··· EXTRACTED RECORDS

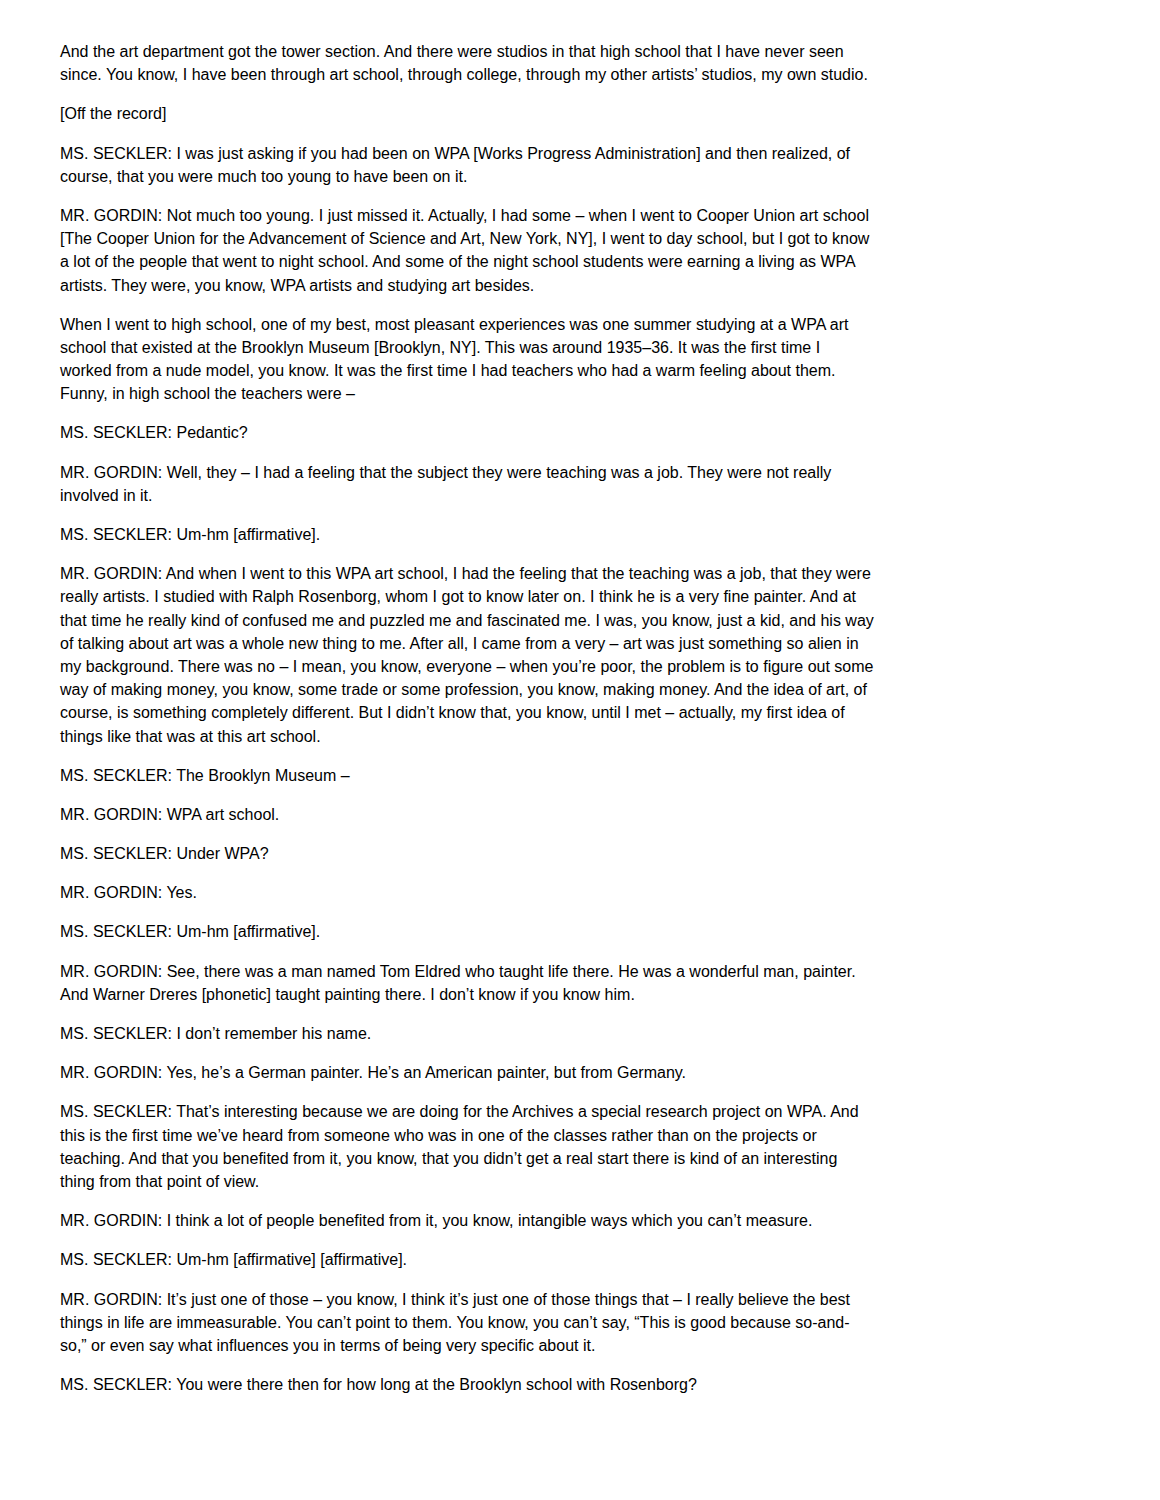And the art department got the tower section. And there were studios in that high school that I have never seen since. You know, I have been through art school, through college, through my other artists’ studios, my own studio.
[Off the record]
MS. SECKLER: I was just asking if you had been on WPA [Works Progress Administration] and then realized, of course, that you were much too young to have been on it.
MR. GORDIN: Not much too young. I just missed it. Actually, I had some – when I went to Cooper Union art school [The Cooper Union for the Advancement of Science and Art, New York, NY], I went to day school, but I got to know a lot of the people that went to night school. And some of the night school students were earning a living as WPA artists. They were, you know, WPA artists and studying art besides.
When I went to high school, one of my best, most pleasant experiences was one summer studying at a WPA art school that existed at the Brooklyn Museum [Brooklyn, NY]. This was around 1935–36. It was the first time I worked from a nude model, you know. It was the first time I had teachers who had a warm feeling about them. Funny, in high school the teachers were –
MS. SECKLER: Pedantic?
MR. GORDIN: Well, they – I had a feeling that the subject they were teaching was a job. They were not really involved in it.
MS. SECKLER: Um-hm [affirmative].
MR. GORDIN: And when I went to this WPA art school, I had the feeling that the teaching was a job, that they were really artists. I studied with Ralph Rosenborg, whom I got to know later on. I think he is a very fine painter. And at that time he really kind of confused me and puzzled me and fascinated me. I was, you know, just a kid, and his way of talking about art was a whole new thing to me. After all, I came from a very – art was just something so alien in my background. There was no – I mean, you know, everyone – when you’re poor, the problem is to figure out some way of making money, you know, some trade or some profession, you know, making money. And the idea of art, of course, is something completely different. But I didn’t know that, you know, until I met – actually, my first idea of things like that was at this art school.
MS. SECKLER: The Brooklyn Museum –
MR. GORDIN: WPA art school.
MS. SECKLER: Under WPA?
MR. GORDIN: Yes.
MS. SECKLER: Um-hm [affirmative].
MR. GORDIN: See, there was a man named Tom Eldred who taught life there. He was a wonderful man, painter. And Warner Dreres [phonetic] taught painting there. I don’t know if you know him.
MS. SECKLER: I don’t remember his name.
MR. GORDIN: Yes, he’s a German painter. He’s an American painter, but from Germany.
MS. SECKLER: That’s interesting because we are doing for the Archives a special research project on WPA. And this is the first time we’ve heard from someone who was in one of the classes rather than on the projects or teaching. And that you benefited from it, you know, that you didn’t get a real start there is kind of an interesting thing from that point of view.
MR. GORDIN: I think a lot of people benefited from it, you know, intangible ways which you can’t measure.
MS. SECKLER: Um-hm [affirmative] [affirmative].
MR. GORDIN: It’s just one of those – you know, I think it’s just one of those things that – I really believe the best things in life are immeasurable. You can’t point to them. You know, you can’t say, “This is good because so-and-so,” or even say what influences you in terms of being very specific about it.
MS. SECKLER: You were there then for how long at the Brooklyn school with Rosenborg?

······

### WHAT TO WORK ON
Where the data above reaches the line holding "MR. GORDIN: WPA art school.", begin printing, and stop after the line holding "MR. GORDIN: Yes, he’s". Each line must be reproduced exactly, with nothing else added.

### EXERCISE RESULT
MR. GORDIN: WPA art school.
MS. SECKLER: Under WPA?
MR. GORDIN: Yes.
MS. SECKLER: Um-hm [affirmative].
MR. GORDIN: See, there was a man named Tom Eldred who taught life there. He was a wonderful man, painter. And Warner Dreres [phonetic] taught painting there. I don’t know if you know him.
MS. SECKLER: I don’t remember his name.
MR. GORDIN: Yes, he’s a German painter. He’s an American painter, but from Germany.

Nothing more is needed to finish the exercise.